The U.S. baseball season opens Thursday, March 28, and celebrates the 48th season of analytics in baseball, beginning with the founding of the Sabermetric Society in 1971 (the same year that Satchel Paige entered the Hall of Fame). Analytics has come a long way in sports, and now has its own conference, the MIT Sports Analytics Conference. This is an outlier in the world of statistics conferences, with its sky-high registration fees, its sponsorship by ESPN, and speakers like Malcolm Gladwell.

The attention-grabber in this year’s conference, several weeks ago, was curling. Yes, curling! At a casual first glance, this game, in which participants slide blocks along an ice lane, would seem to be an unlikely candidate for sophisticated analytics. And a casual read of the research paper on curling analytics presented at the conference would suggest that this is not a sport open to quick study. Consider the following excerpt, for example:

“Teams with hammer who attempted to place their stones fully behind centre guards early in ends gave up more steals…”

Baseball can be equally impenetrable, but is more quantitative – I once heard this summation of a game situation on the radio:

“2 to 2. 2 on, 2 out, 2 in, 2 and 2.”

Translation: The score is tied at 2, there are two runners on base, two outs, and two runs have scored so far in the inning. The count on the batter is 2 balls and 2 strikes. (The announcer, Jon Miller, is a master of the English language and the spoken story; he took advantage of the situation to tell a story using only the number 2 and prepositions.)

The application of statistical and quantitative analysis to baseball has made steady advances over the years; the publication of Michael Lewis’s “Moneyball” in 2003 was an important milestone. Moneyball described the Oakland Athletics’ systematic statistical approach to evaluating talent, and the cost-benefit approach it used in making player acquisition decisions.

The role of analytics in sports, and baseball in particular, has received growing attention, but there are really several flavors.

1. Mainly descriptive. Does this batter tend to hit fly balls or ground balls? In which direction?

2. Analytics for optimization (often involving simulation). Which will enhance the chances of winning more – upgrading the shortstop position with a $20 million superstar, or spending that money on two decent relief pitchers?

3. Distinguishing noise from signal. As more and more numbers are crunched and statistics are produced, the risk grows that teams and players will be trying to act on detailed data whose real value may be questionable.

#2 was the first flavor of analytics to gain real traction in the baseball world. Player evaluation and acquisition involves huge sums of money, and management welcomed the light that analytics could shed. Moreover, the application of analytics in this sphere did not require that the players and coaches understand anything about it.

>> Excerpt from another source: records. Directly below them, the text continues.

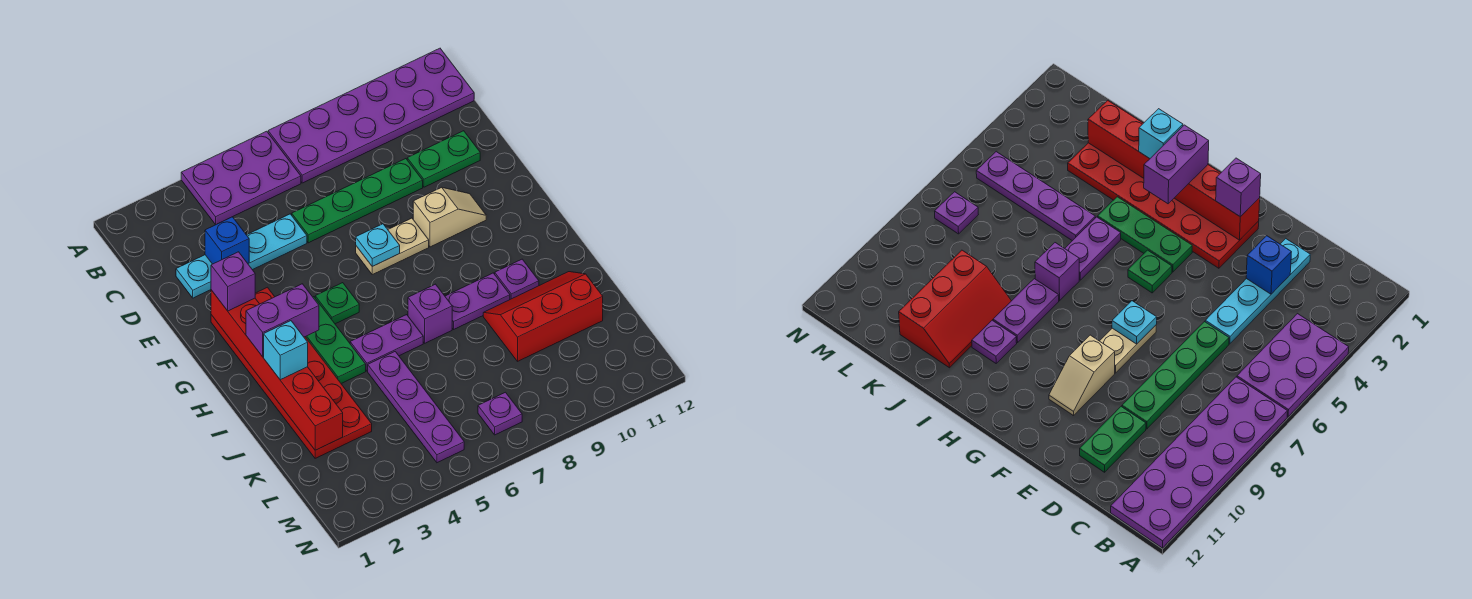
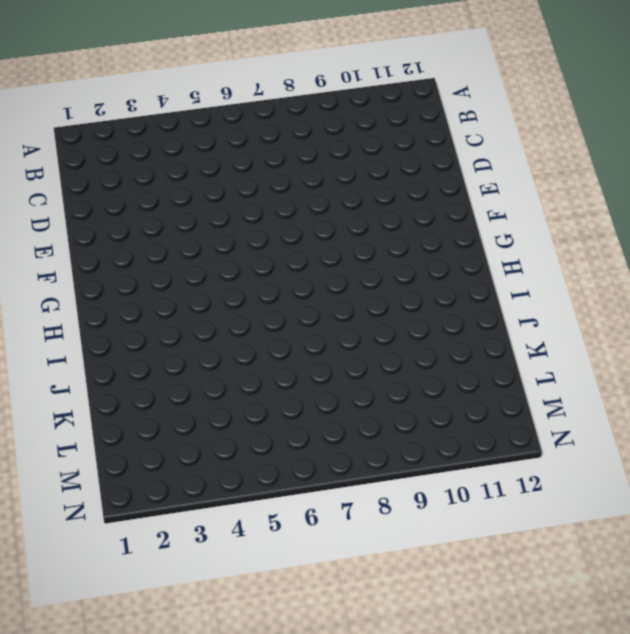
none -> purple 2x3 plate [181,131,301,225]
none -> purple 2x6 plate [268,48,474,183]
none -> cyan 1x4 plate [176,214,307,298]

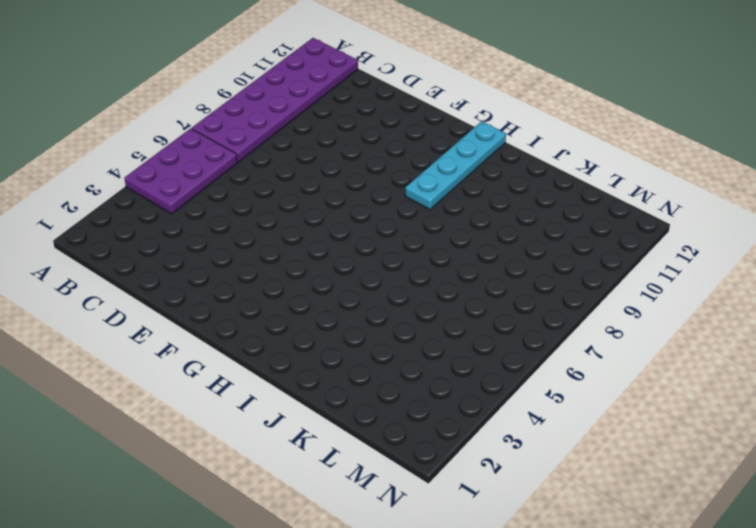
cyan 1x4 plate [405,121,506,210] -> cyan 1x4 plate moved to [176,214,307,298]
none -> green 1x4 plate [292,159,423,243]
none -> green 1x2 plate [407,131,480,187]
none -> red 2x6 plate [211,287,372,458]

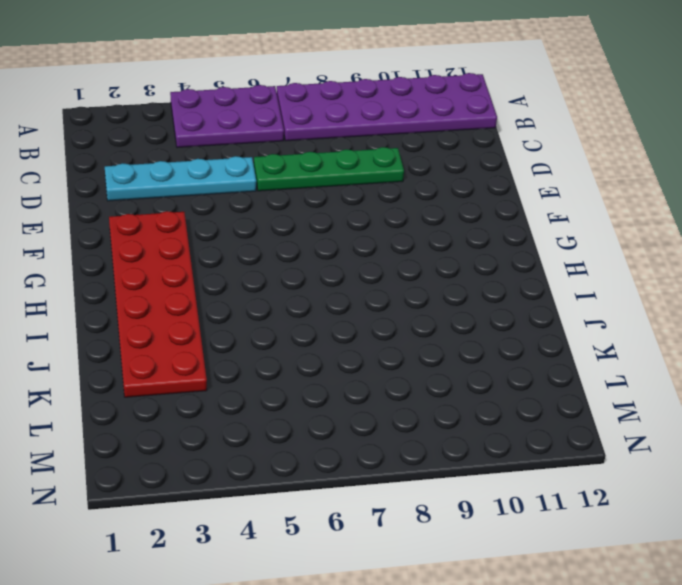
none -> green 1x2 plate [407,131,480,187]
none -> tan 1x2 plate [356,218,429,275]
none -> tan 1x2 slope [413,187,486,247]

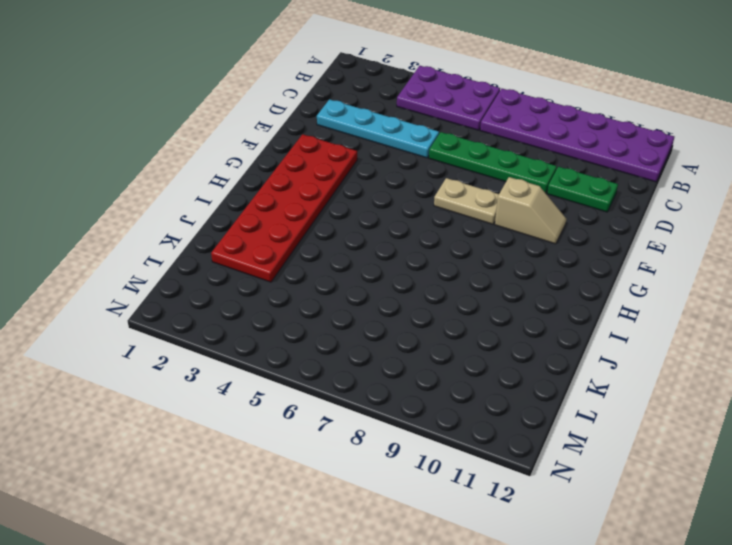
none -> green 1x3 plate [306,297,366,383]
none -> green 1x1 plate [315,283,359,324]
none -> purple 1x2 plate [350,315,423,371]

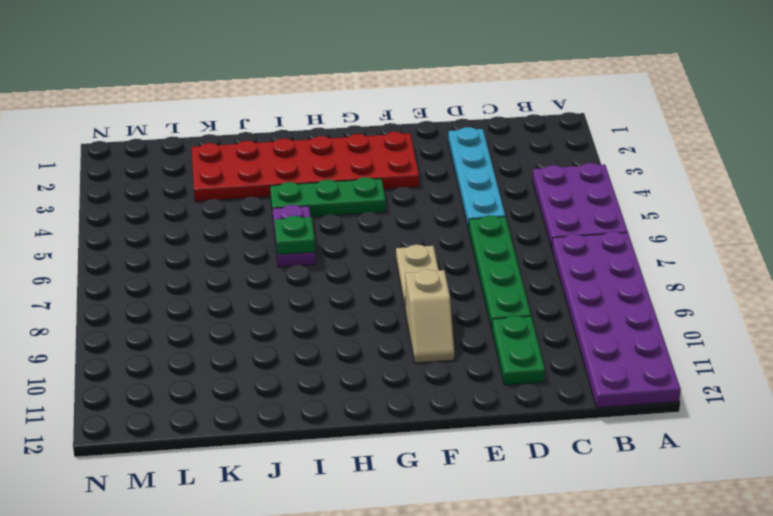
green 1x1 plate [274,216,315,255] -> green 1x1 plate moved to [315,283,359,324]
none -> purple 1x1 brick [408,284,452,343]
none -> purple 1x2 plate [445,273,510,329]
none -> purple 1x1 plate [495,259,539,299]

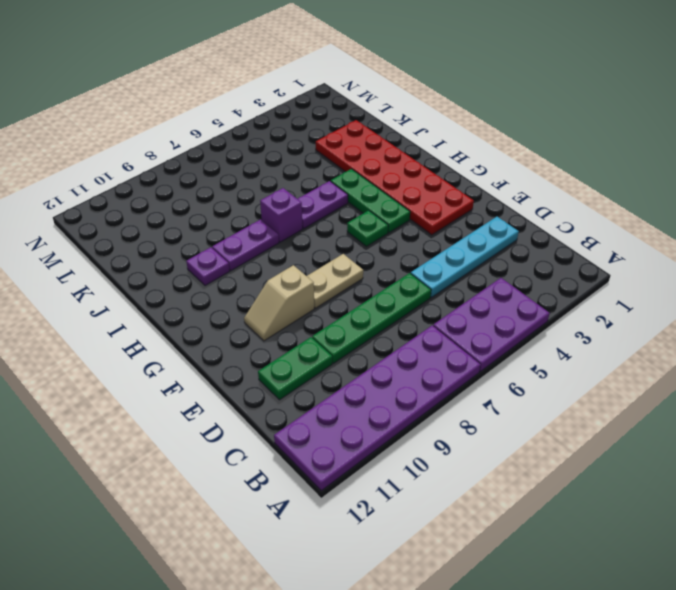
none -> purple 1x4 plate [368,352,464,463]
none -> red 2x3 slope [483,272,603,361]
none -> purple 1x1 plate [478,392,522,435]

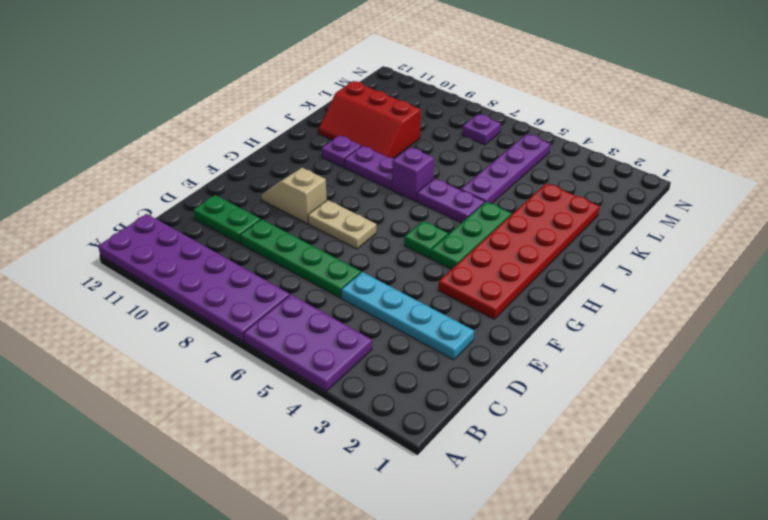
none -> blue 1x1 brick [205,217,249,264]
none -> red 1x6 brick [211,290,343,450]
none -> cyan 1x1 plate [356,224,400,267]

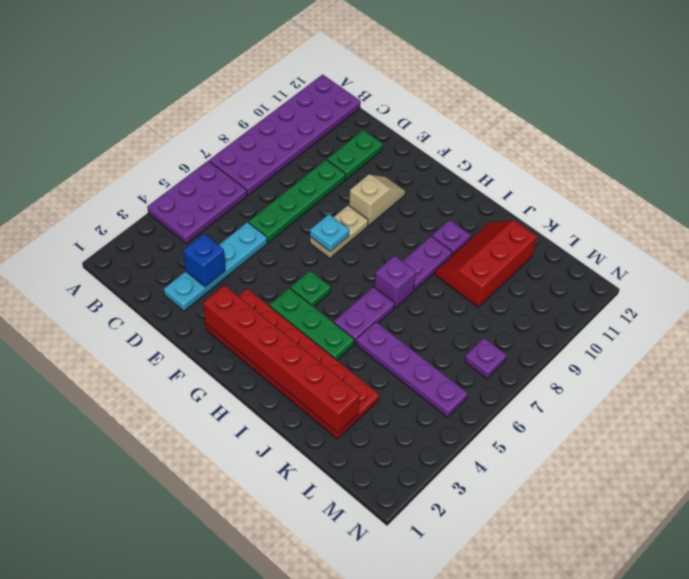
none -> purple 1x1 brick [211,252,255,311]
none -> purple 1x2 brick [246,284,319,357]
none -> cyan 1x1 brick [264,321,308,380]

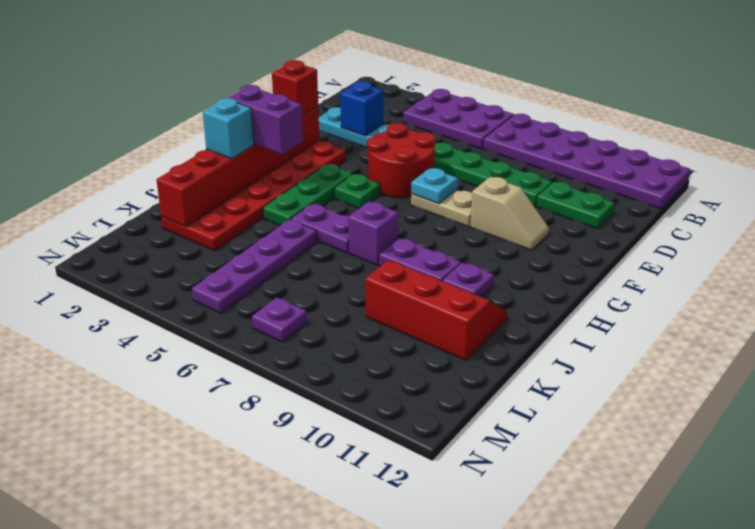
red 2x2 round brick [367,123,435,198] -> none
red 1x1 brick [272,60,318,115] -> purple 1x1 brick [211,252,255,311]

A Statistical “Anti-Analytics” Strategy?

The central matchup in baseball is that between the pitcher and batter, and the batter’s success is significantly enhanced if he can successfully guess what type of pitch is coming (pitches differ by location, speed, and spin (which determines trajectory). Studying a pitcher’s choice of pitch, both as a function of the batter and as a function of the situation, may give the batter an idea of what pitch is coming up in a given setting. But suppose the pitcher, after ruling out the pitches that are clearly unacceptable in a given situation, were to choose his next pitch randomly? Wouldn’t this take away the batter’s analytics advantage?

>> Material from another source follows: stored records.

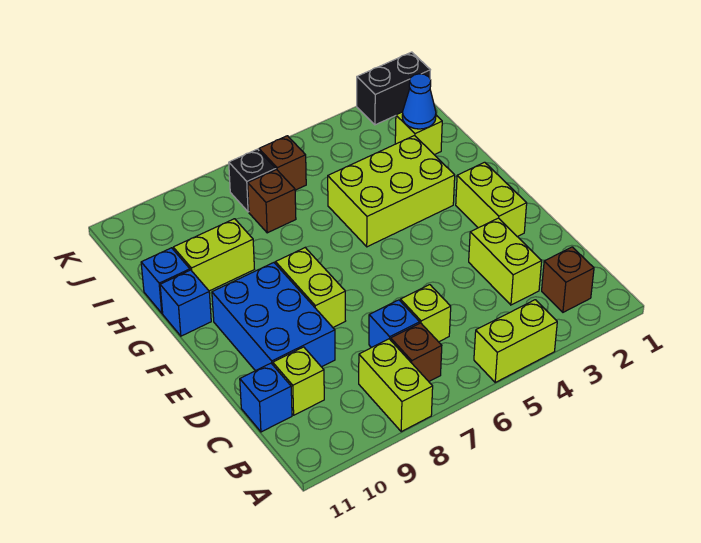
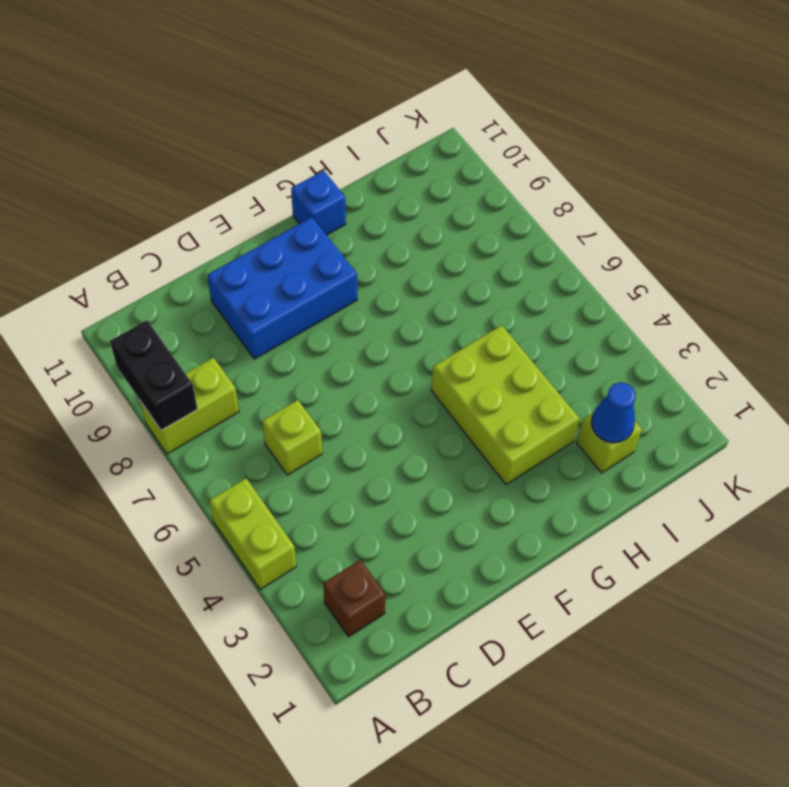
black 1x2 brick [110,321,197,430] -> black 1x2 brick moved to [357,52,430,125]
none -> brown 1x1 brick [391,323,442,381]
none -> lime 1x2 brick [469,218,542,305]
none -> blue 1x1 brick [369,300,420,348]

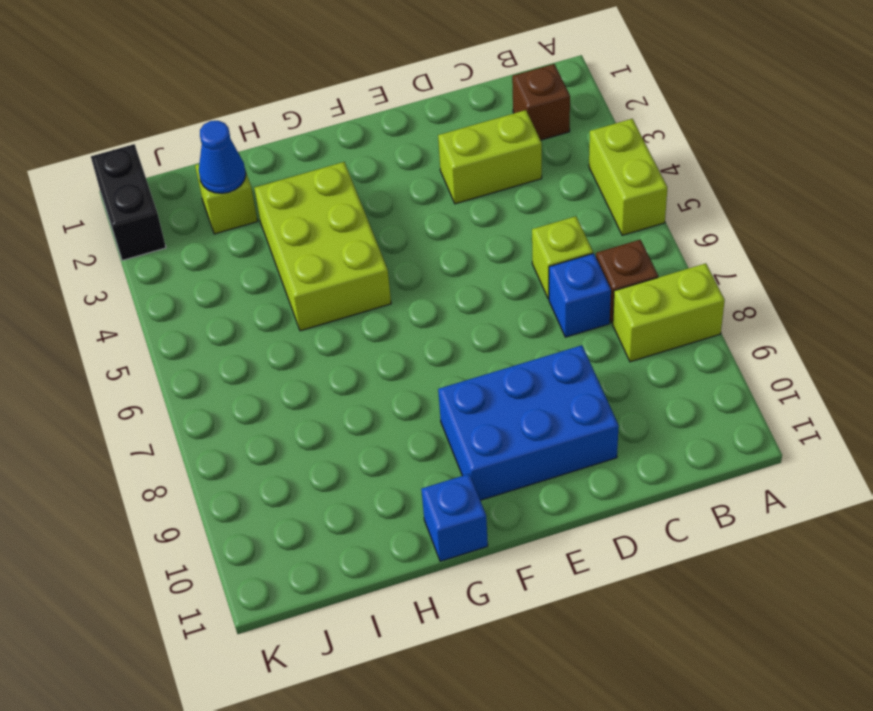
none -> lime 1x1 brick [273,347,324,415]
none -> blue 1x1 brick [240,363,292,432]
none -> lime 1x2 brick [456,162,527,237]

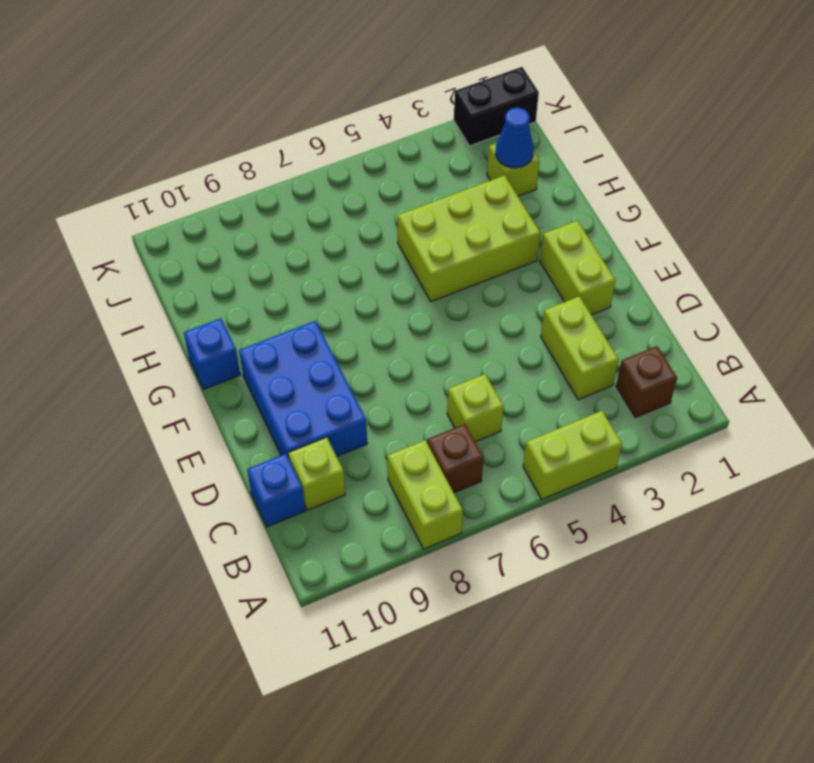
none -> blue 1x1 brick [369,300,420,348]
none -> lime 1x2 brick [276,248,345,327]
none -> lime 1x2 brick [173,219,254,291]

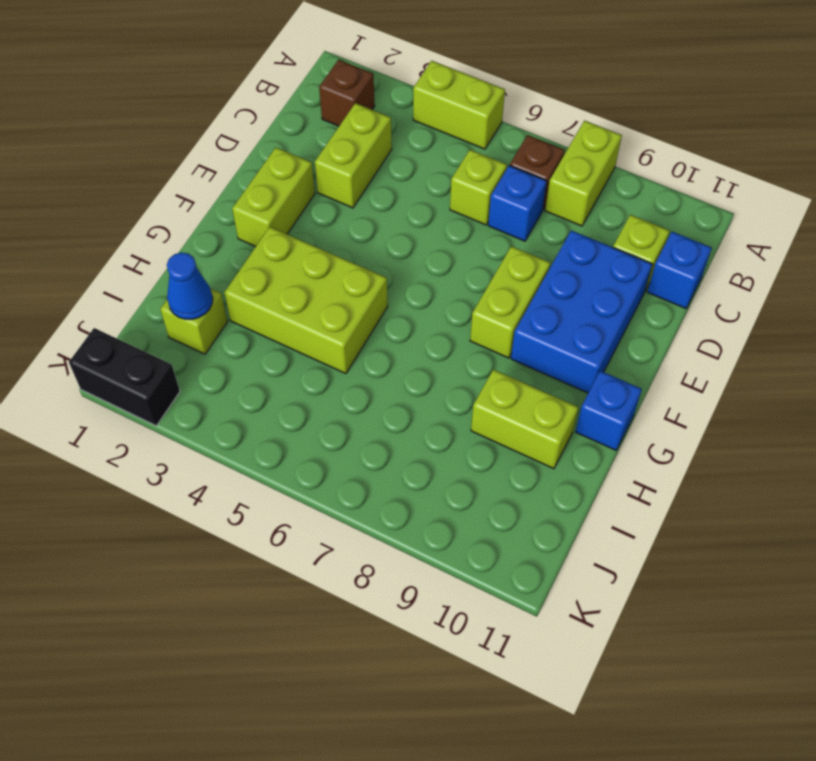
none -> blue 1x1 brick [141,248,190,313]
none -> brown 1x1 brick [248,170,296,233]
none -> brown 1x1 brick [259,136,306,190]

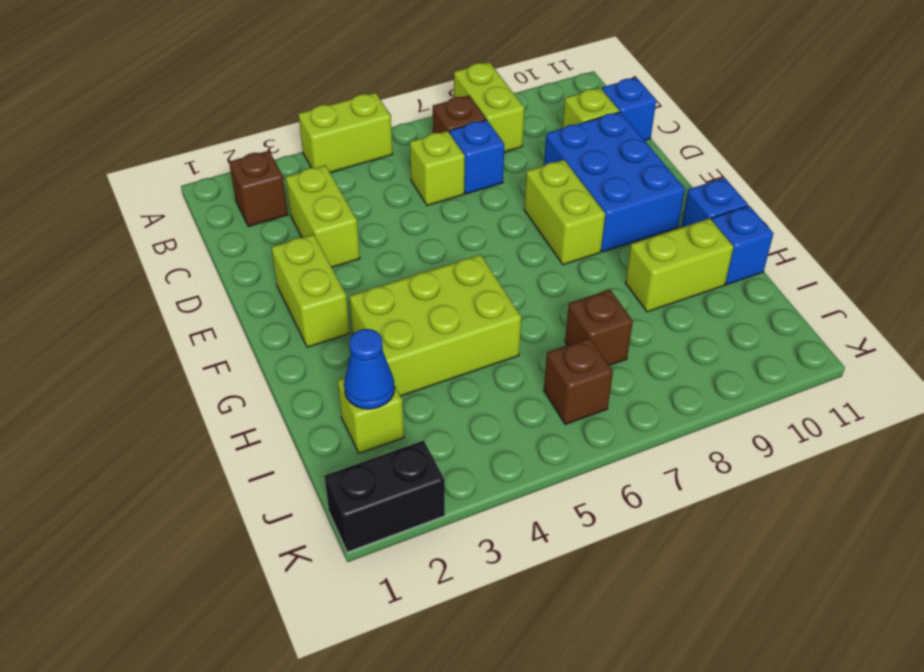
none -> black 1x1 brick [229,149,276,212]

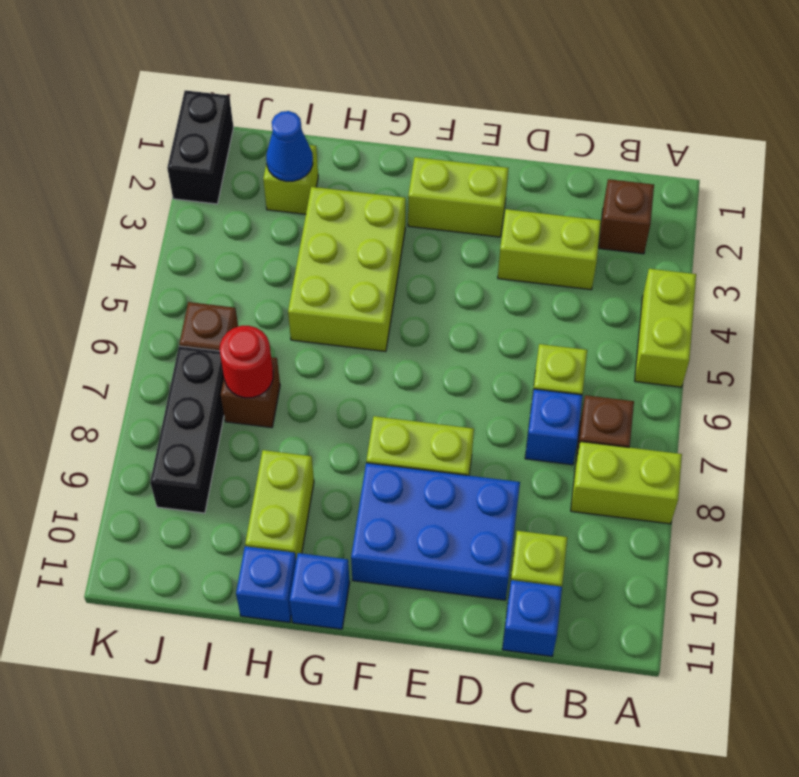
red 1x1 round brick [220,326,273,398] -> none
black 1x3 brick [150,346,224,513] -> black 1x1 brick [229,149,276,212]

I asked Ben Baumer, former statistician for the NY Mets, now a professor at Smith College and instructor for our SQL course, about this. He agreed that random pitch selection would be an optimal strategy, but asked “how would you execute it?” After some thought, I realized that this is indeed a significant problem. How does the catcher (who calls the signals for the pitches) obtain a random number or other signal? Roll a die on home plate? And map that signal to the set of feasible pitches, which may change from one setting to the next.

Back to curling…

Curling’s appeal for analytics lies in its sequential series of choices that are both quantifiable and uncertain. Both teams in turn slide their blocks towards a target, with scoring determined by the proximity of a team’s blocks to the center of the target at the conclusion of a round of play. The quantifiable dimensions of play include the paths of the blocks, their possible final positions, the possibility of knocking another block out or of being knocked out, and the possibility of of a block serving to impede other blocks access. The variables (including the need to look out one, two, three, etc. moves ahead) are complex enough that systematic modeling can provide information about optimal strategies.